IV. CONCLUSIONS OF LAW
- The Texas Workers’ Compensation Commission (Commission) has jurisdiction related to this matter pursuant to the Texas Workers' Compensation Act (Act), TEX. LABOR CODE ANN. § 413.031.
- The State Office of Administrative Hearings has jurisdiction over matters related to the hearing in this proceeding, including the authority to issue a decision and order, pursuant to § 413.031(d) of the Act and TEX. GOV'T CODE ANN. ch. 2003.
- The hearing was conducted pursuant to the Administrative Procedure Act, TEX. GOV'T CODE ANN. ch. 2001 and the Commission’s rules, 28 TEX. ADMIN. CODE (TAC) §133.305(g).
- Adequate and timely notice of the hearing was provided in accordance with TEX. GOV’T CODE ANN. §§ 2001.051 and 2001.052.
- Petitioner has the burden of proof in this proceeding. 28 TAC §§ 148.21(h) and (i); 1 TAC § 155.41.
- Pursuant to the Act, an employee who has sustained a compensable injury is entitled to all health care reasonably required by the nature of the injury as and when needed. The employee is specifically entitled to health care that cures or relieves the effects naturally resulting from the compensable injury, promotes recovery, or enhances the ability of the employee to return to or retain employment. TEX. LAB. CODE ANN. §408.021(a).
- Health care includes all reasonable and necessary medical services, including a medical appliance or supply. TEX. LAB. CODE ANN. §401.011(19)(A). A medical benefit is a payment for health care reasonably required by the nature of the compensable injury. TEX. LAB. CODE ANN. § 401.011(31).

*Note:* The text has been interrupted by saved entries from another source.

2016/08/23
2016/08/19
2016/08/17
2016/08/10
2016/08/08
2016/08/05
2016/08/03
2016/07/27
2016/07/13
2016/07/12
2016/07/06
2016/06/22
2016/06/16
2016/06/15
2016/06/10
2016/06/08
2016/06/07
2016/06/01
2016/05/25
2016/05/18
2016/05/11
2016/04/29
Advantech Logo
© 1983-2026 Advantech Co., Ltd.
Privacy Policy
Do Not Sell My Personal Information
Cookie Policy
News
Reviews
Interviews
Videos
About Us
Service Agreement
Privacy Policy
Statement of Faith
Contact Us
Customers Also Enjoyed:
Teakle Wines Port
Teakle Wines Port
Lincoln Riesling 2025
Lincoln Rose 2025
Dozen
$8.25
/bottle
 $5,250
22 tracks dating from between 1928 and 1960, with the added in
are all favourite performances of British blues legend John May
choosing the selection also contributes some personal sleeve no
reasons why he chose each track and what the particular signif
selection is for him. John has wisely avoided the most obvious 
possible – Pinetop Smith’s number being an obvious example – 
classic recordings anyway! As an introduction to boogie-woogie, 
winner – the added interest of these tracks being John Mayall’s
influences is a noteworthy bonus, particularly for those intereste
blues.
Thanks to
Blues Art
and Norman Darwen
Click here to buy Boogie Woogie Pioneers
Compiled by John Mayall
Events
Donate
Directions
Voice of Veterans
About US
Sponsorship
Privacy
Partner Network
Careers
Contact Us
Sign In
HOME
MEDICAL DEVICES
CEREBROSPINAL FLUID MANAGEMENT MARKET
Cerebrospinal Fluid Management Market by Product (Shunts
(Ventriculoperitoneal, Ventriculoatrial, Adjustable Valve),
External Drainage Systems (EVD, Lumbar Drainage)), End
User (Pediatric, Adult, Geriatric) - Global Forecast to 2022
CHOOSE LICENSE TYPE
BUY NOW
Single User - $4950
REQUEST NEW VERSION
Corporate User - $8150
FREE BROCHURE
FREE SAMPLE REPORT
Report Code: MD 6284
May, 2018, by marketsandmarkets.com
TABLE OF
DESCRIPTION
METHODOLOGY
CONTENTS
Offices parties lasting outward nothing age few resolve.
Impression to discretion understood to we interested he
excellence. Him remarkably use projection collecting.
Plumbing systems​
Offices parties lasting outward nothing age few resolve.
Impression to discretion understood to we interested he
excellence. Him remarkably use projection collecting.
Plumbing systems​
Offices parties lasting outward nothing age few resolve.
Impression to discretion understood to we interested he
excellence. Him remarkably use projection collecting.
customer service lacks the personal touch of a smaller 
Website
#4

- Among other considerations, the Commission’s Lower Extremity Treatment Guideline required treatment of a work related injury be adequately documented, evaluated for effectiveness, provided in the least intensive setting, and be cost-effective. 34 TAC § 134.1003(e)(2) (repealed January 1, 2002).
- For a carrier to be liable for reimbursement, the provider must obtain preauthorization for all durable medical equipment (DME) in excess of $500 per item (either purchase or expected cumulative rental). 28 TAC § 134.600(h)(11).
- As an item of DME costing over $500, the cryotherapy unit needed to be preauthorized if Petitioner was to be held liable to reimburse Provider for its cost.
- Without preauthorization, Petitioner is not liable for reimbursement of the cryotherapy unit.
- The cryotherapy unit rental for Claimant was not medically necessary because it was not cost-effective.
- Petitioner is not obligated to reimburse Provider for the cryotherapy unit.
IT IS ORDERED that Texas Mutual Insurance Company is not liable for reimbursement of the cost of the cryotherapy unit provided by Houston Premier DME to Claimant
Signed this 10th day of October, 2002.